BEGIN
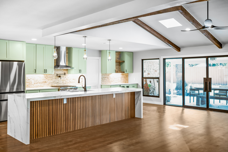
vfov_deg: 37.9
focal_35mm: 35
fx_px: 222
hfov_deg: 54.4
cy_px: 76
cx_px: 114
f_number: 1.4
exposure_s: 1/500
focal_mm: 35
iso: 500
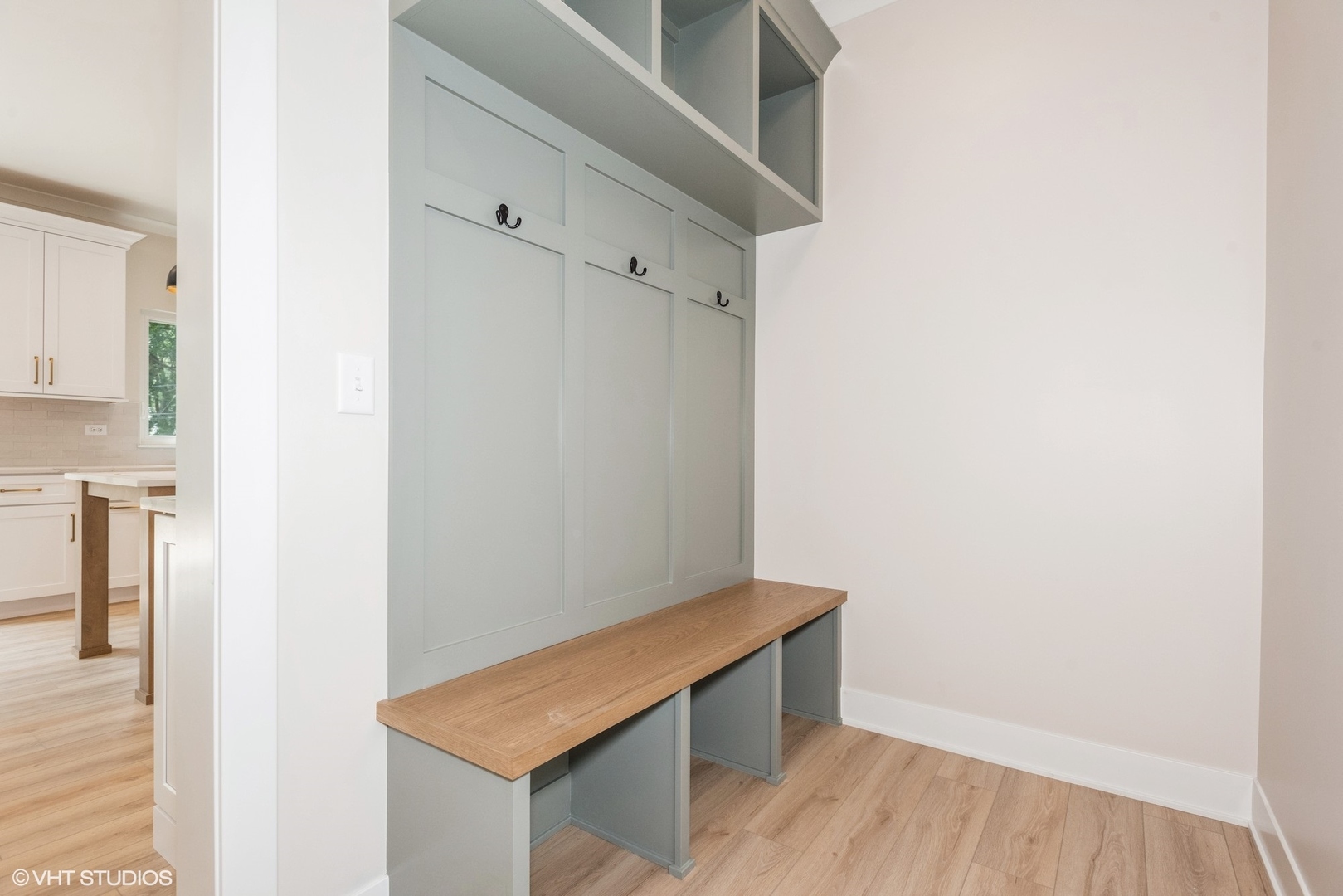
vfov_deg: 70.5
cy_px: 448
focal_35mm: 17
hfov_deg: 93.3
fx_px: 634
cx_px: 672
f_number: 8
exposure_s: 1/80
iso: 800
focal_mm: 17
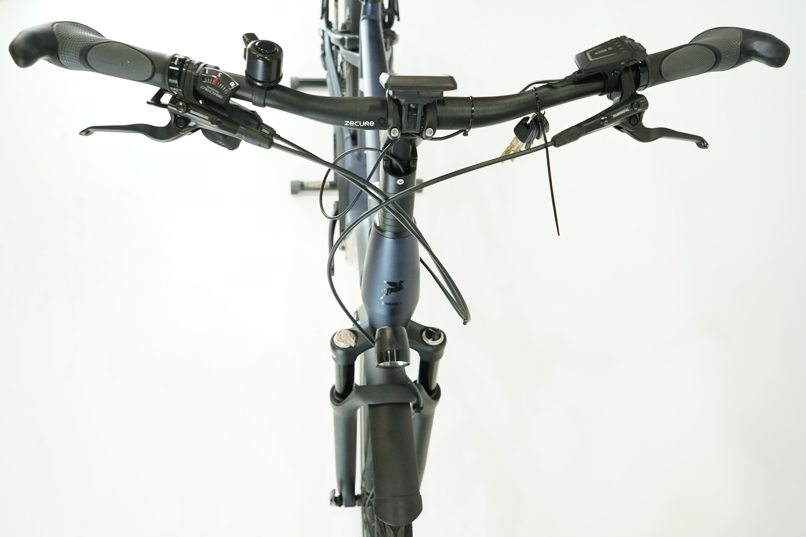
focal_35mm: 28
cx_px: 403
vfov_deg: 46.4
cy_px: 268
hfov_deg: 65.5
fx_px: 627
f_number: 5.6
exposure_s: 1/200
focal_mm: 28
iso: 2500
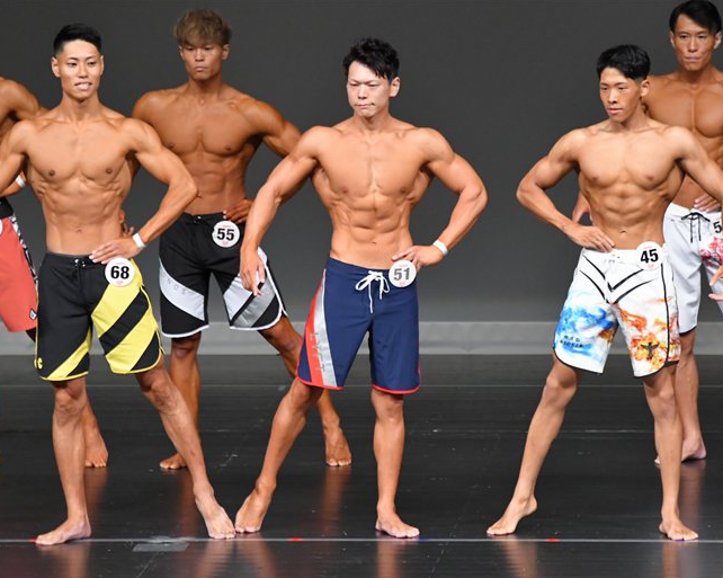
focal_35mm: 391
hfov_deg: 5.0
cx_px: 424
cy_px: 290
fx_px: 8363
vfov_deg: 4.0
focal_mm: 230
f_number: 5.6
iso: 4000
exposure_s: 1/400
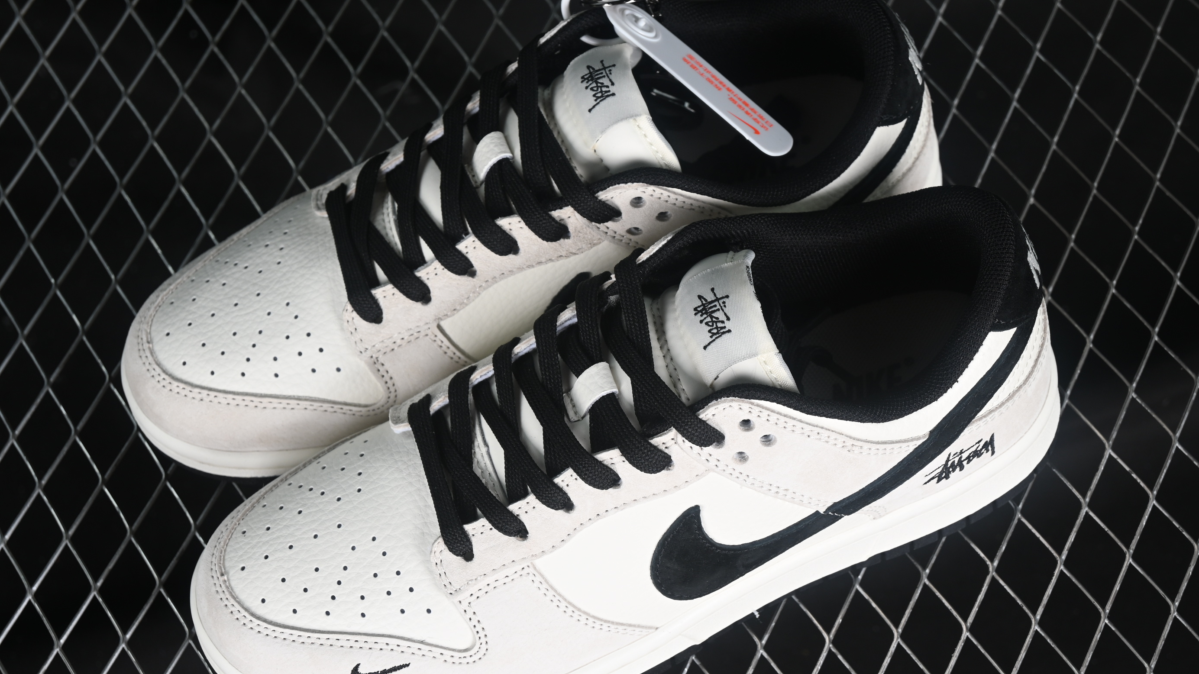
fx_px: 2511
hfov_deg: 26.9
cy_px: 349
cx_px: 602
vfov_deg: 15.3
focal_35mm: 79
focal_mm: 50
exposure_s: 1/60
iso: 160
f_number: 7.1
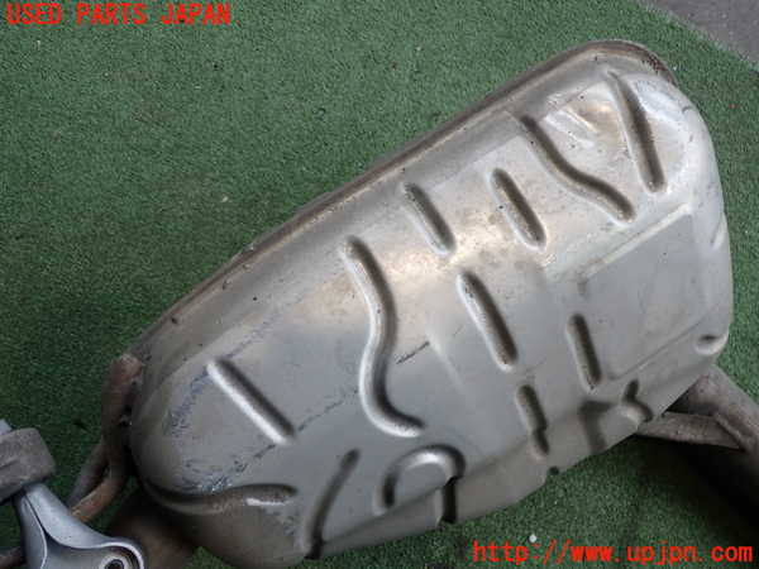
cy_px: 284
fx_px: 658
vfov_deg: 46.8
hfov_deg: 60.0
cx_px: 380
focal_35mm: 30
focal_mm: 5.4
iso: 200
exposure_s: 1/100
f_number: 2.3
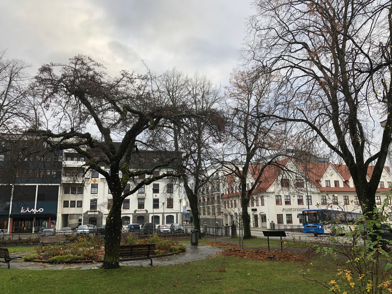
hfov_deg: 63.4
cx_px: 196
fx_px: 317
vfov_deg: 49.7
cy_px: 147
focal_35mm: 28
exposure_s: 1/218
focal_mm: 4
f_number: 1.8
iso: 20
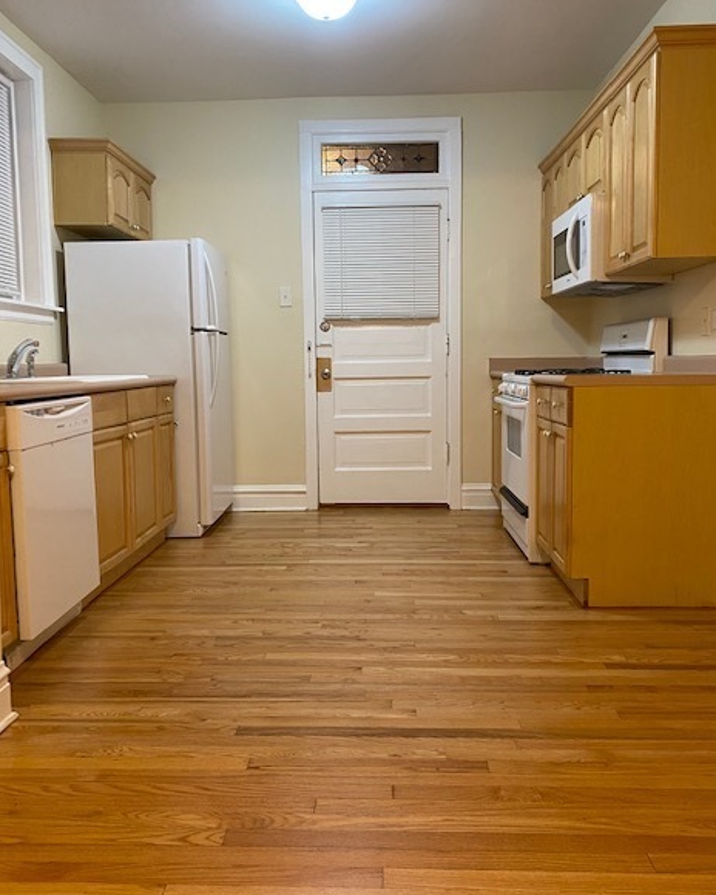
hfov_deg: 51.5
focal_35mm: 28
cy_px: 415
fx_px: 742
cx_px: 360
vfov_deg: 62.1
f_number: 1.8
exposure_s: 1/60
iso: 200
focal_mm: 4.25
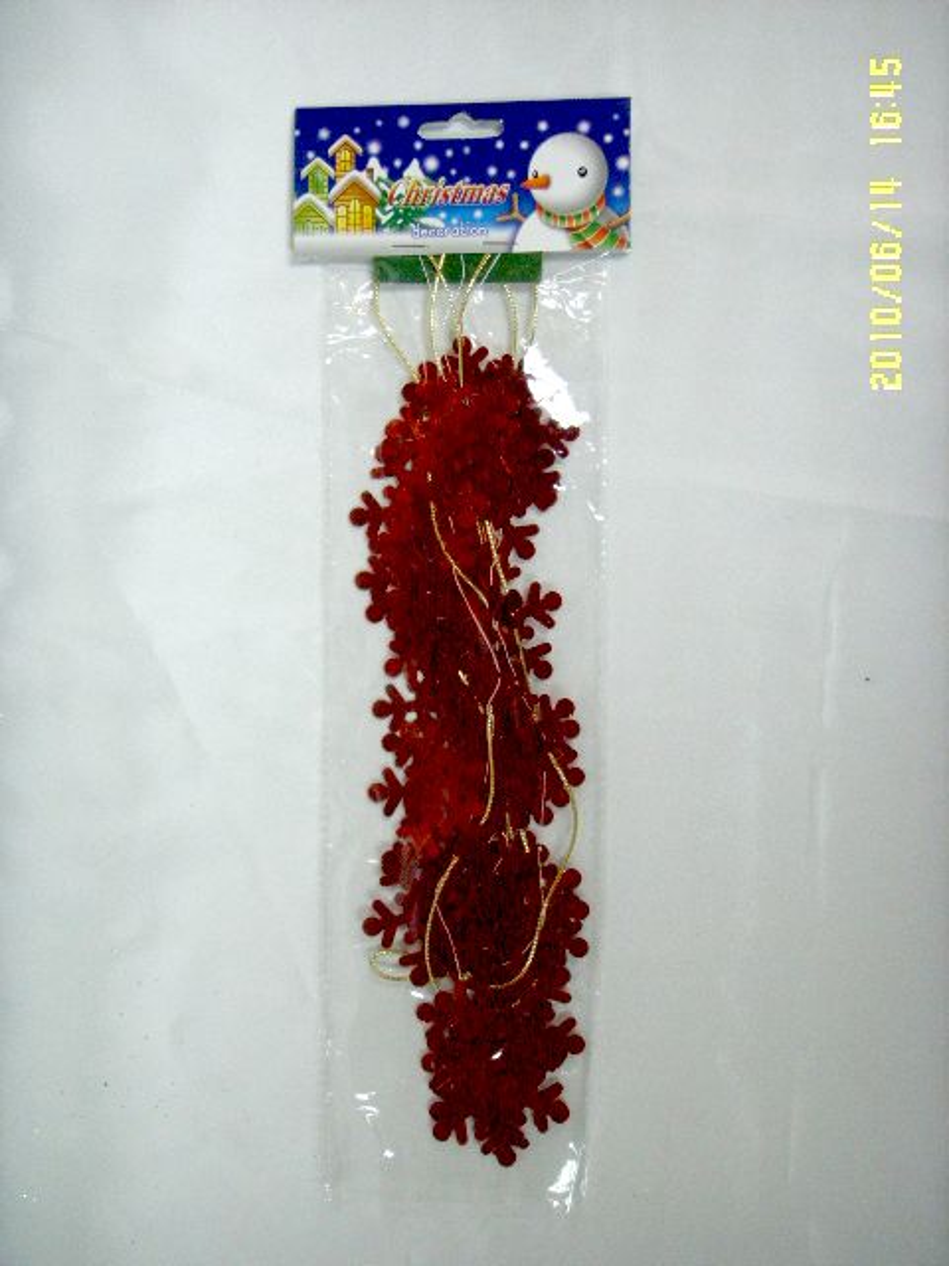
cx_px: 474
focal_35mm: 50
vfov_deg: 38.2
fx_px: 1828
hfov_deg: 29.1
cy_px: 633
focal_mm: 8.8
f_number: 3.8
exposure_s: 1/45
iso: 152
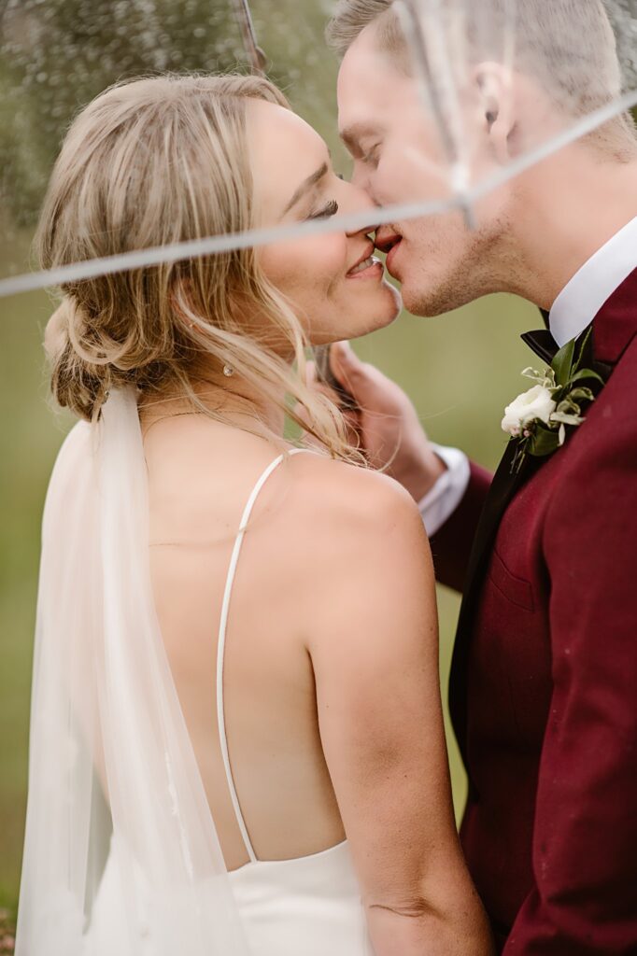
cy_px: 478
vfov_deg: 23.9
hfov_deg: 16.1
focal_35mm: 85
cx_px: 318
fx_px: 2257
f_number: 2
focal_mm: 85
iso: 400
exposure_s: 1/2000
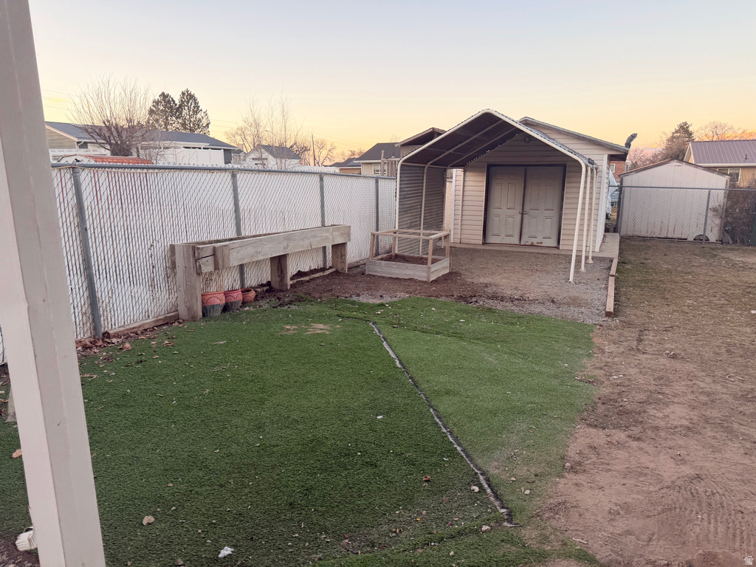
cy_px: 284
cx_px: 378
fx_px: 524
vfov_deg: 56.8
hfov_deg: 71.6
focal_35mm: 24
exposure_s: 1/173
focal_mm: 6.76
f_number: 1.78
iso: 80
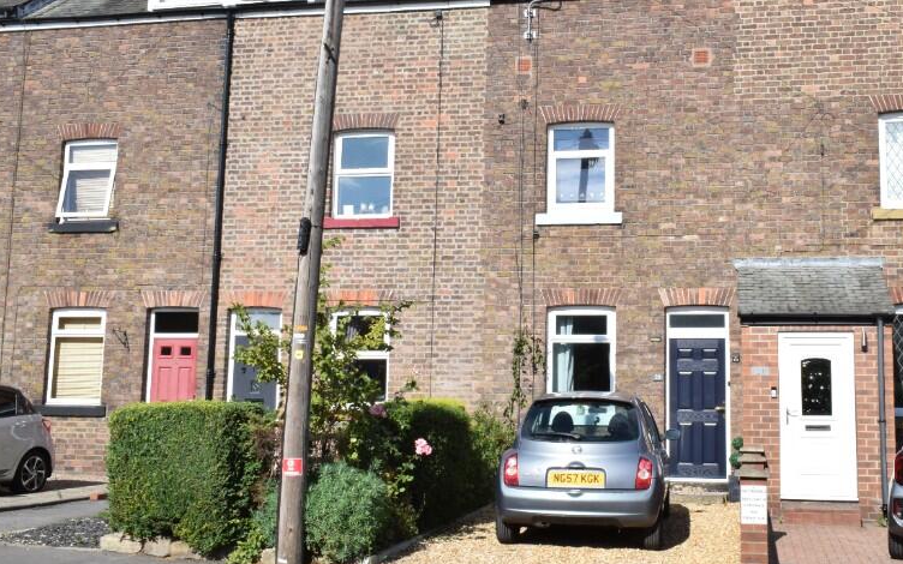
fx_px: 1075
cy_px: 255
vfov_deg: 29.4
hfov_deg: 45.3
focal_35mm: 44
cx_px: 551
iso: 800
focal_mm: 21
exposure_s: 1/320
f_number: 22
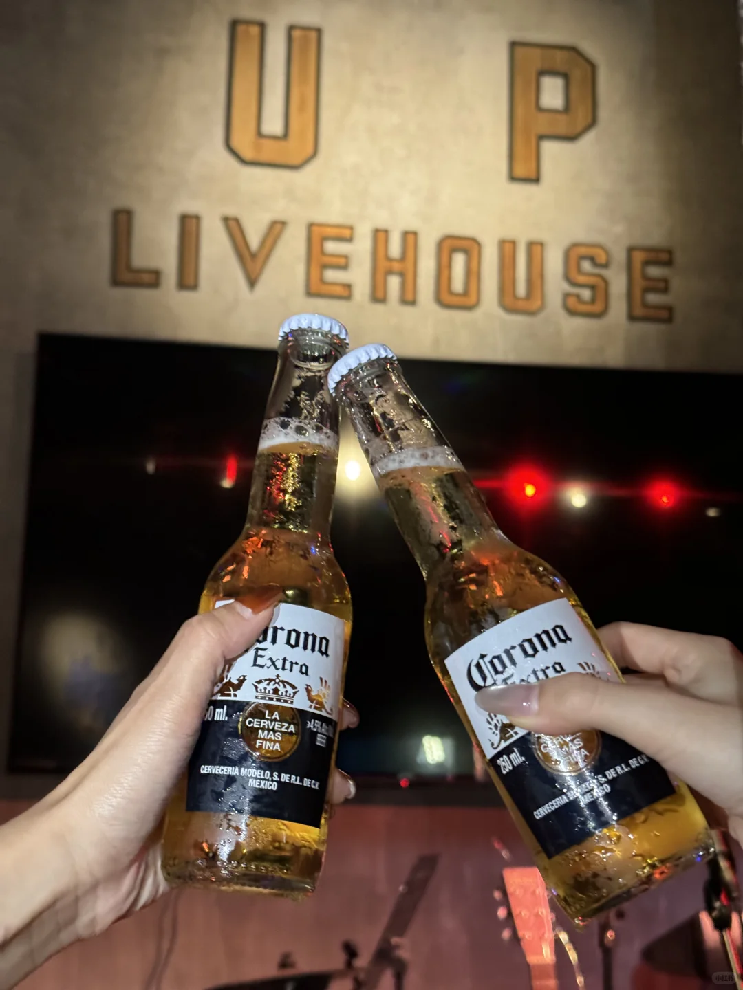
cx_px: 372
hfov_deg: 30.3
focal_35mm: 48
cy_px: 495
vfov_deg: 39.7
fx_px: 1374
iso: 640
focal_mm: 6.76
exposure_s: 1/20
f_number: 1.78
END
### [EXERCISE DIRECTIONS]
Transcribe every record above exactly, leaving out the pictures.

### [TASK ANSWER]
vfov_deg: 37.9
focal_35mm: 35
fx_px: 222
hfov_deg: 54.4
cy_px: 76
cx_px: 114
f_number: 1.4
exposure_s: 1/500
focal_mm: 35
iso: 500
vfov_deg: 70.5
cy_px: 448
focal_35mm: 17
hfov_deg: 93.3
fx_px: 634
cx_px: 672
f_number: 8
exposure_s: 1/80
iso: 800
focal_mm: 17
focal_35mm: 28
cx_px: 403
vfov_deg: 46.4
cy_px: 268
hfov_deg: 65.5
fx_px: 627
f_number: 5.6
exposure_s: 1/200
focal_mm: 28
iso: 2500
focal_35mm: 391
hfov_deg: 5.0
cx_px: 424
cy_px: 290
fx_px: 8363
vfov_deg: 4.0
focal_mm: 230
f_number: 5.6
iso: 4000
exposure_s: 1/400
fx_px: 2511
hfov_deg: 26.9
cy_px: 349
cx_px: 602
vfov_deg: 15.3
focal_35mm: 79
focal_mm: 50
exposure_s: 1/60
iso: 160
f_number: 7.1
cy_px: 284
fx_px: 658
vfov_deg: 46.8
hfov_deg: 60.0
cx_px: 380
focal_35mm: 30
focal_mm: 5.4
iso: 200
exposure_s: 1/100
f_number: 2.3
hfov_deg: 63.4
cx_px: 196
fx_px: 317
vfov_deg: 49.7
cy_px: 147
focal_35mm: 28
exposure_s: 1/218
focal_mm: 4
f_number: 1.8
iso: 20
hfov_deg: 51.5
focal_35mm: 28
cy_px: 415
fx_px: 742
cx_px: 360
vfov_deg: 62.1
f_number: 1.8
exposure_s: 1/60
iso: 200
focal_mm: 4.25
cx_px: 474
focal_35mm: 50
vfov_deg: 38.2
fx_px: 1828
hfov_deg: 29.1
cy_px: 633
focal_mm: 8.8
f_number: 3.8
exposure_s: 1/45
iso: 152
cy_px: 478
vfov_deg: 23.9
hfov_deg: 16.1
focal_35mm: 85
cx_px: 318
fx_px: 2257
f_number: 2
focal_mm: 85
iso: 400
exposure_s: 1/2000
cy_px: 284
cx_px: 378
fx_px: 524
vfov_deg: 56.8
hfov_deg: 71.6
focal_35mm: 24
exposure_s: 1/173
focal_mm: 6.76
f_number: 1.78
iso: 80
fx_px: 1075
cy_px: 255
vfov_deg: 29.4
hfov_deg: 45.3
focal_35mm: 44
cx_px: 551
iso: 800
focal_mm: 21
exposure_s: 1/320
f_number: 22
cx_px: 372
hfov_deg: 30.3
focal_35mm: 48
cy_px: 495
vfov_deg: 39.7
fx_px: 1374
iso: 640
focal_mm: 6.76
exposure_s: 1/20
f_number: 1.78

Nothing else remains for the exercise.